TEXT SECTION >>
****************

2012 RESTRICTED STOCK PLAN

 

RESTRICTED STOCK AWARD AGREEMENT

RS No. _______________                                                                Grant Date: _______________

This Restricted Stock Award of Shares ("Restricted Stock") is granted by Banner Corporation ("Company") to [Name] ("Grantee") in accordance with the terms of this Restricted Stock Award Agreement ("Agreement") and subject to the provisions of the Banner Corporation 2012 Restricted Stock Plan, as amended from time to time ("Plan").  The Plan is incorporated herein by reference.

	
1.  

	
Restricted Stock Award.  The Company makes this Restricted Stock Award of [Number] Shares to Grantee [in exchange for a payment of $________].  These Shares are subject to forfeiture and to limits on transferability until they vest, as provided in Sections 2, 3 and 4 of this Agreement and in Article VII of the Plan.

 

	
2.  

	
Restriction Period (Vesting Dates):  The Shares shall be subject to a Restricted Period based on the following Vesting Date Schedule:

 

	Vesting Date	 	Number of Shares Vesting
	 	 	 
	
[At least a 3 year period.]

	 	
 

 

	
3.  

	
Transferability.  The Grantee may not sell, assign, transfer, pledge or otherwise encumber any Shares that have not vested, except in the event of the Grantee’s death, by will or by the laws of descent and distribution, or pursuant to a domestic relations order as defined in the Plan.

****************

GIVEN INFORMATION >>
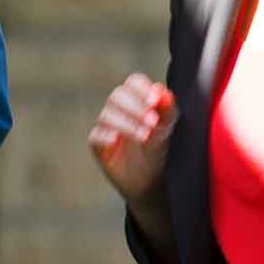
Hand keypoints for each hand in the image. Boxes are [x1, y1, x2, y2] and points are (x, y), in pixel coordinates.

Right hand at [89, 73, 177, 203]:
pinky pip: (96, 136)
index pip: (134, 82)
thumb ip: (167, 110)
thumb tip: (162, 91)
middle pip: (117, 95)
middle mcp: (119, 110)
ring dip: (126, 124)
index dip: (142, 89)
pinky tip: (116, 141)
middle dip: (135, 107)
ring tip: (144, 137)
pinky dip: (105, 137)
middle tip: (152, 122)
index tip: (154, 102)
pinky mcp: (98, 146)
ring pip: (106, 115)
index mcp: (137, 100)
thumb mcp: (167, 129)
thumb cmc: (159, 149)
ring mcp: (106, 127)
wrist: (151, 180)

****************

APPLY WHAT YOU READ >>
1. In the restricted stock agreement, under which circumstances may the Grantee transfer Shares that have not yet vested?
2. Summarize the restricted stock agreement in two sentences.

ANSWERS BY ITEM NUMBER >>
1. Only on the Grantee's death, by will or by the laws of descent and distribution, or under a domestic relations order as defined in the Plan.

2. Banner Corporation grants a Restricted Stock Award of Shares to a Grantee under this agreement and subject to its 2012 Restricted Stock Plan, and the Shares can be forfeited and have transfer limits until they vest on dates set by a Vesting Date Schedule. Until then, the Grantee may not sell, assign, transfer, pledge or otherwise encumber unvested Shares, except on death by will or the laws of descent and distribution, or under a domestic relations order.